Using a merger adapter, we can transform these different work queue inputs into a single merged set of inputs.

This merged stream of commits is then the single source of the build system that performs the actual build.

The merger is another great example of the adapter pattern, though in this case, the adapter is adapting multiple running source containers into a single merged source.

# Rules in System

Rules

  • Rule #1: Use JSON everywhere
  • Rule #2: Use standard event envelope
  • Rule #3: Use unique event ID
  • Rule #4: Use schemas and contracts
  • Rule #5: Maintain backward compatibility
  • Rule #6: Maintain a schema registry
  • Rule #7: Use an event broker
  • Rule #8: Use event supporting APIs
  • Rule #9: Evolve your events
  • Rule #10: Use the storage-first pattern
  • Rule #11: Trace your events

EDA Notes

# Nodejs and EDA

Node.js and Event-Driven Architecture (EDA) are intrinsically linked. Node.js's asynchronous, non-blocking nature aligns seamlessly with EDA's core principles.

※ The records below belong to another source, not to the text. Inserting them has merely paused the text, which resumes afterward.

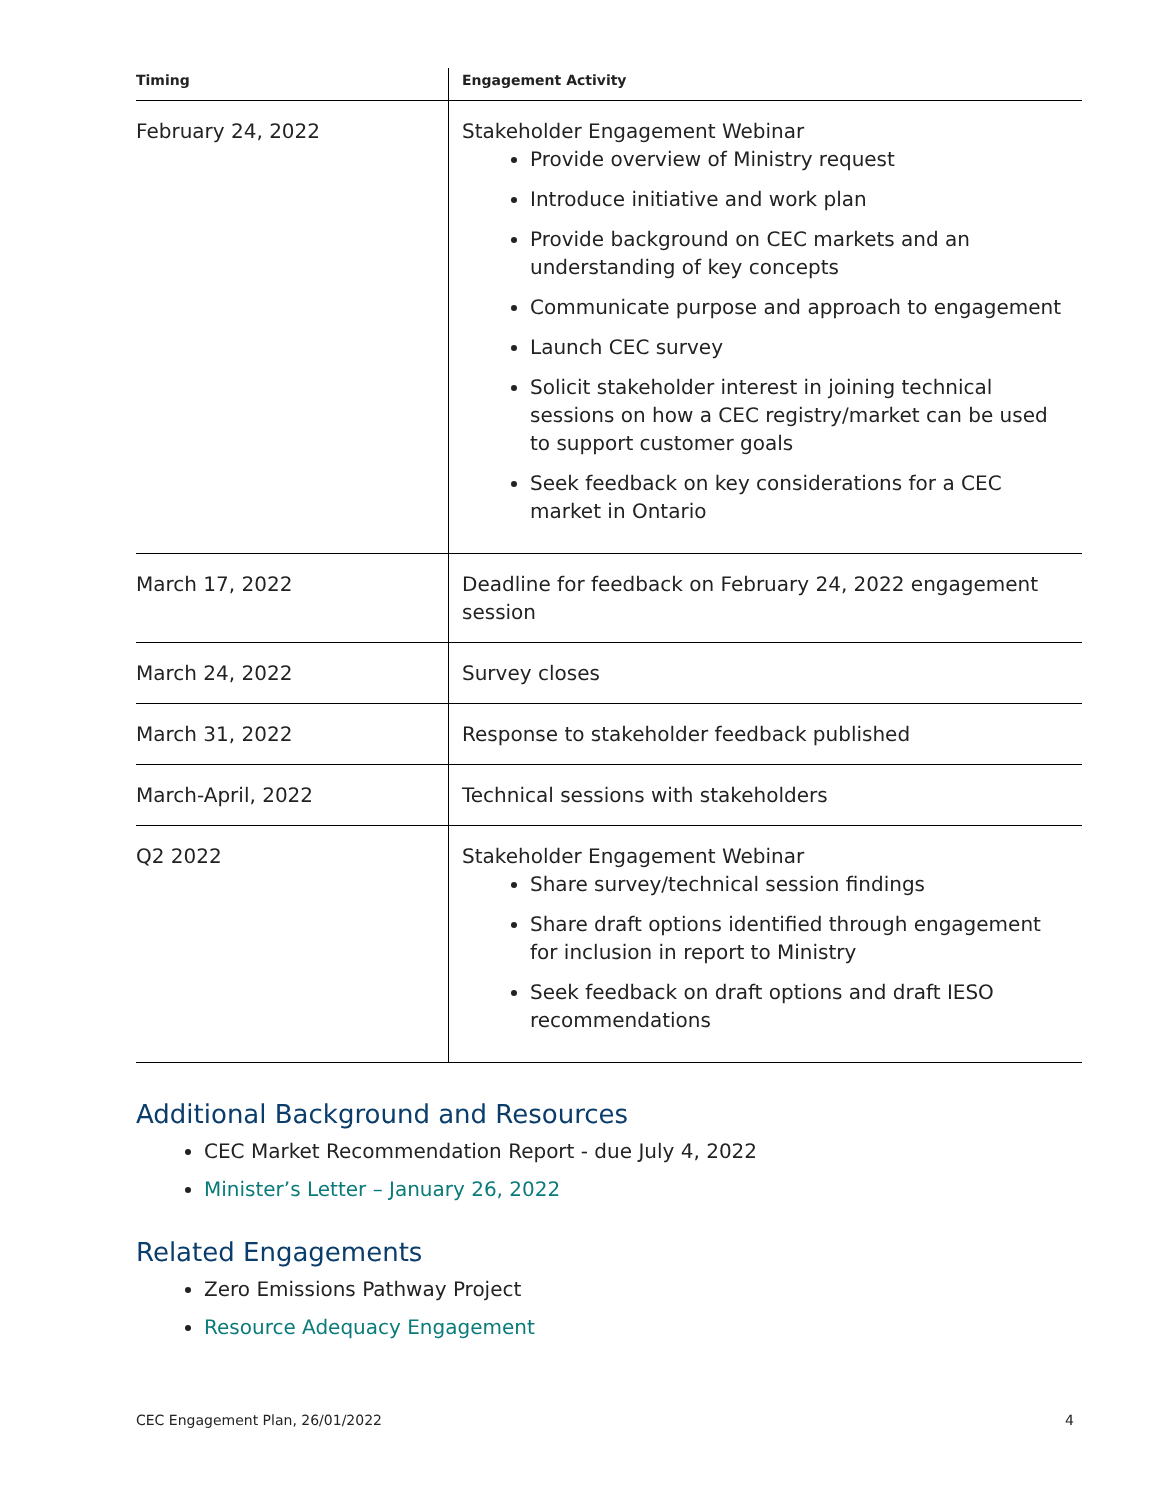| Timing | Engagement Activity |
| --- | --- |
| February 24, 2022 | Stakeholder Engagement Webinar Provide overview of Ministry request Introduce initiative and work plan Provide background on CEC markets and an understanding of key concepts Communicate purpose and approach to engagement Launch CEC survey Solicit stakeholder interest in joining technical sessions on how a CEC registry/market can be used to support customer goals Seek feedback on key considerations for a CEC market in Ontario |
| March 17, 2022 | Deadline for feedback on February 24, 2022 engagement session |
| March 24, 2022 | Survey closes |
| March 31, 2022 | Response to stakeholder feedback published |
| March-April, 2022 | Technical sessions with stakeholders |
| Q2 2022 | Stakeholder Engagement Webinar Share survey/technical session findings Share draft options identified through engagement for inclusion in report to Ministry Seek feedback on draft options and draft IESO recommendations |
Additional Background and Resources
CEC Market Recommendation Report - due July 4, 2022
Minister’s Letter – January 26, 2022
Related Engagements
Zero Emissions Pathway Project
Resource Adequacy Engagement
CEC Engagement Plan, 26/01/2022 4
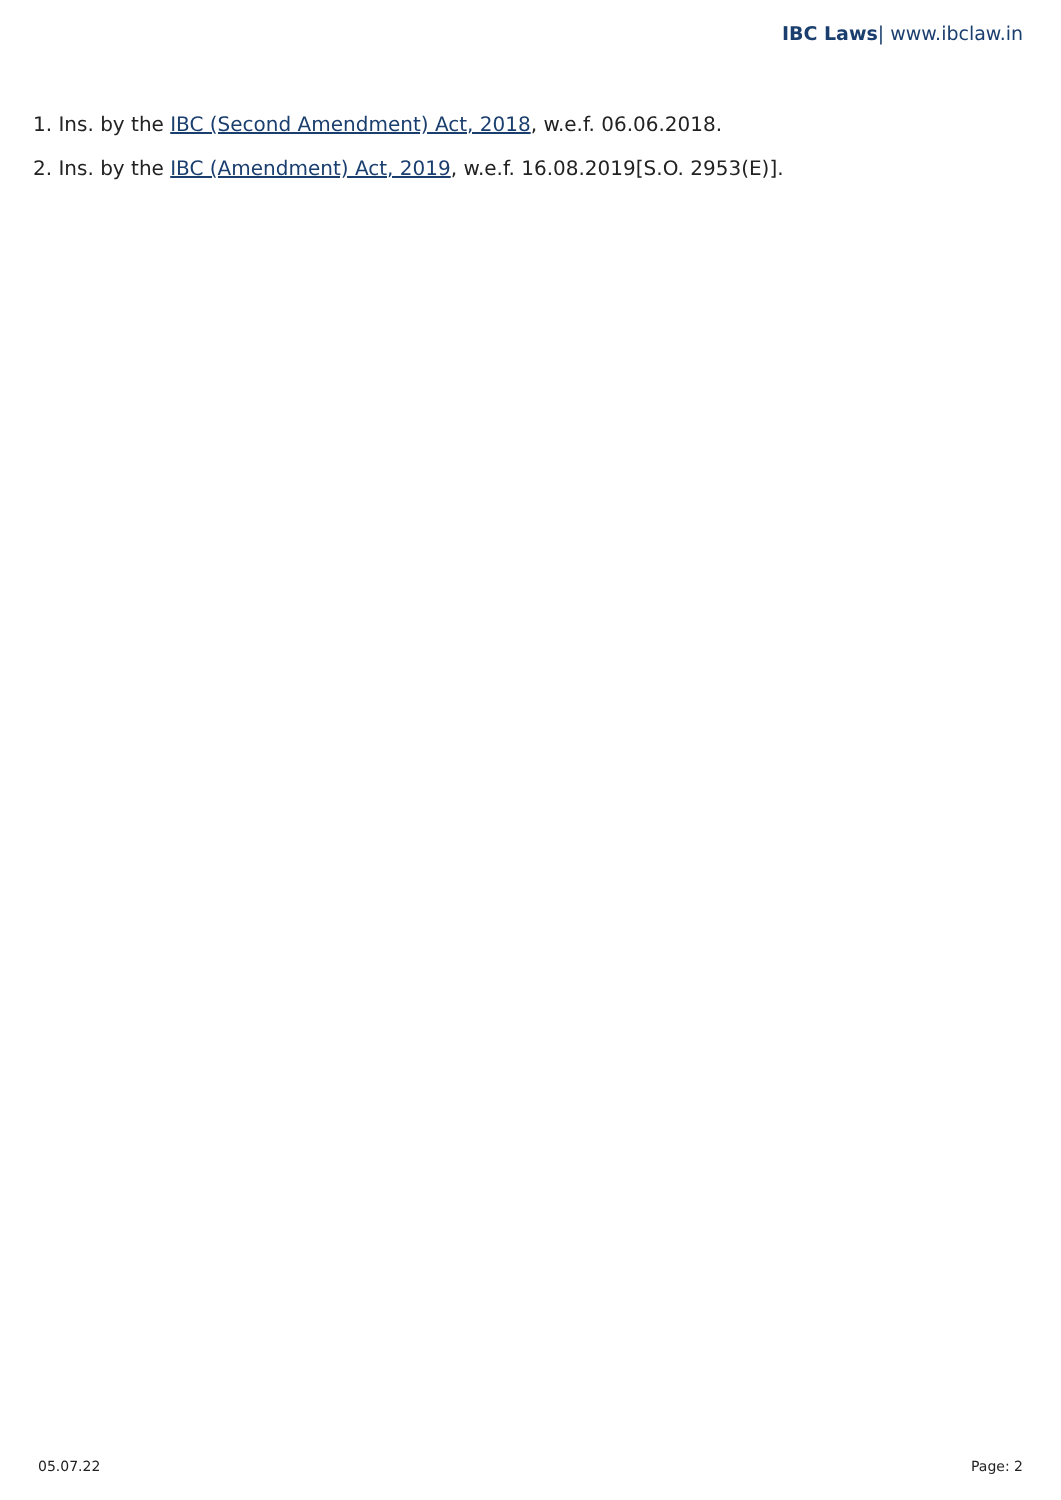IBC Laws| www.ibclaw.in
1. Ins. by the IBC (Second Amendment) Act, 2018, w.e.f. 06.06.2018.
2. Ins. by the IBC (Amendment) Act, 2019, w.e.f. 16.08.2019[S.O. 2953(E)].
05.07.22 Page: 2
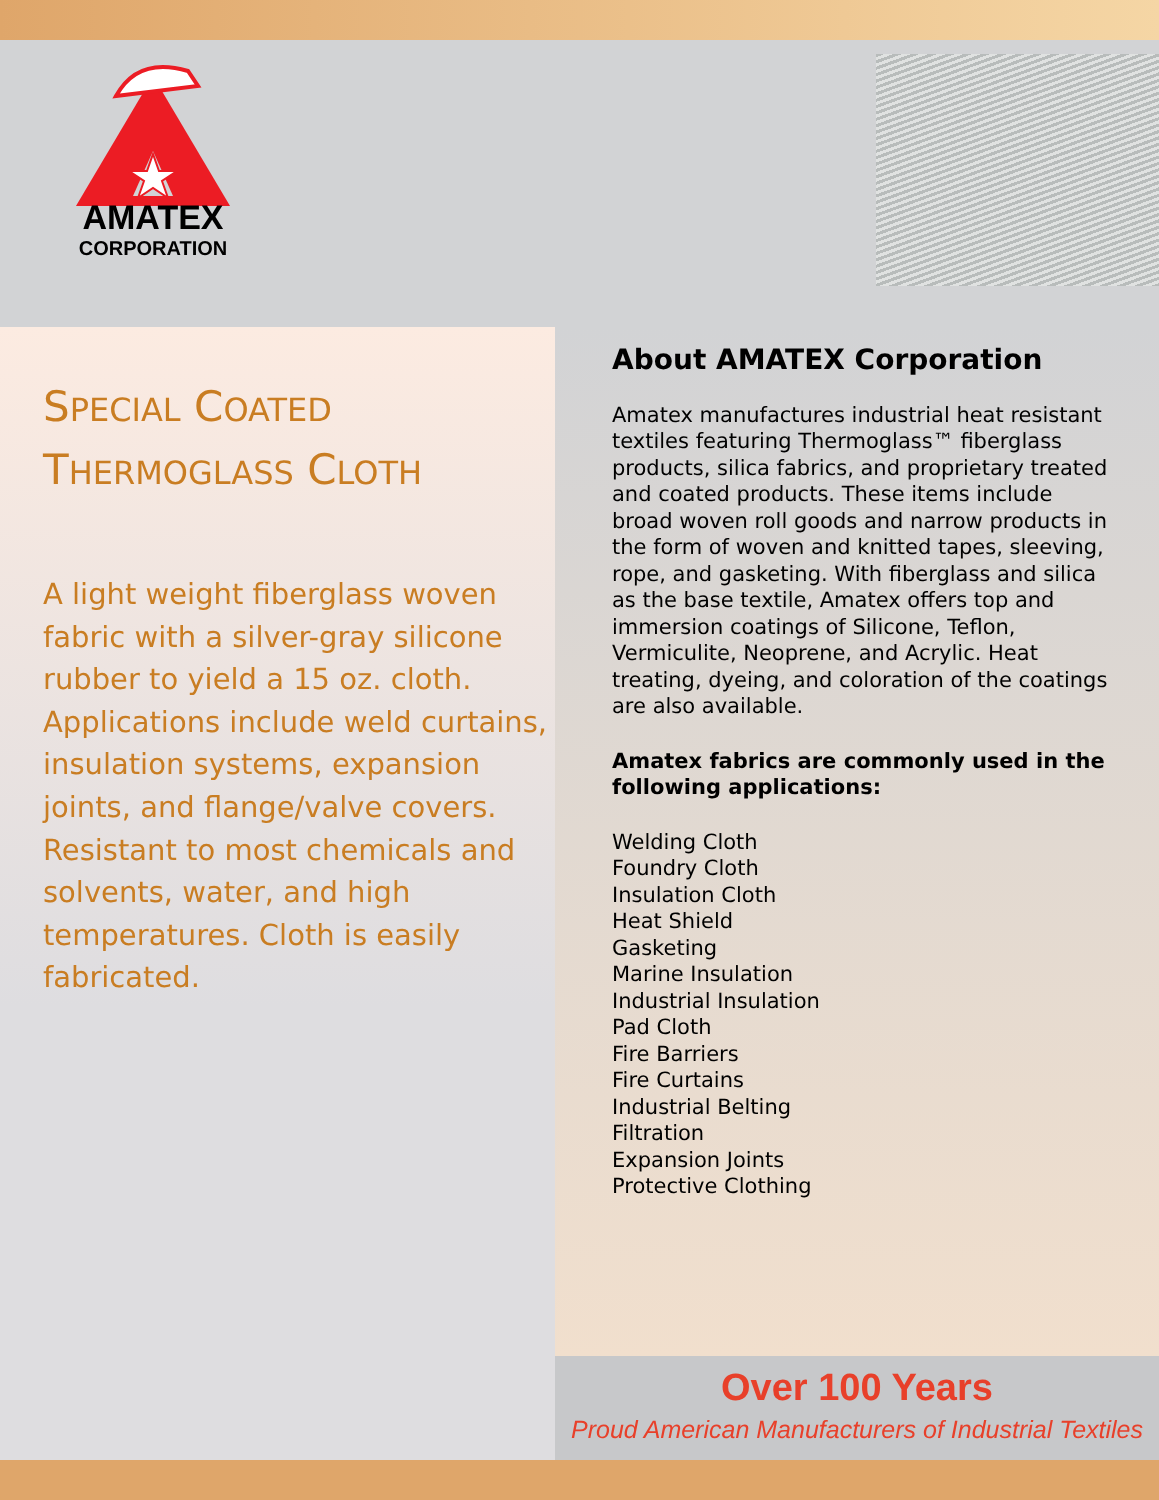AMATEX
CORPORATION
SPECIAL COATED
THERMOGLASS CLOTH
A light weight fiberglass woven fabric with a silver-gray silicone rubber to yield a 15 oz. cloth. Applications include weld curtains, insulation systems, expansion joints, and flange/valve covers. Resistant to most chemicals and solvents, water, and high temperatures. Cloth is easily fabricated.
About AMATEX Corporation
Amatex manufactures industrial heat resistant textiles featuring Thermoglass™ fiberglass products, silica fabrics, and proprietary treated and coated products. These items include broad woven roll goods and narrow products in the form of woven and knitted tapes, sleeving, rope, and gasketing. With fiberglass and silica as the base textile, Amatex offers top and immersion coatings of Silicone, Teflon, Vermiculite, Neoprene, and Acrylic. Heat treating, dyeing, and coloration of the coatings are also available.
Amatex fabrics are commonly used in the following applications:
Welding Cloth
Foundry Cloth
Insulation Cloth
Heat Shield
Gasketing
Marine Insulation
Industrial Insulation
Pad Cloth
Fire Barriers
Fire Curtains
Industrial Belting
Filtration
Expansion Joints
Protective Clothing
Over 100 Years
Proud American Manufacturers of Industrial Textiles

Node.js and EDA: A Perfect Match Node.js and Event-Driven Architecture (EDA) are intrinsically linked. Node.js's asynchronous, non-blocking nature aligns seamlessly with EDA's core principles.

How Node.js Supports EDA

  • Asynchronous Programming: Node.js excels at handling multiple concurrent operations without blocking the main thread. This is fundamental to EDA, where events trigger actions independently.
  • Event Loop: Node.js employs an event loop to process events efficiently, making it ideal for handling a high volume of concurrent connections and asynchronous tasks.
  • I/O Operations: Node.js is optimized for non-blocking I/O, which is crucial for EDA systems that often involve heavy I/O workloads.
  • Lightweight and Efficient: Node.js's single-threaded architecture and efficient memory usage make it suitable for building scalable and responsive EDA applications.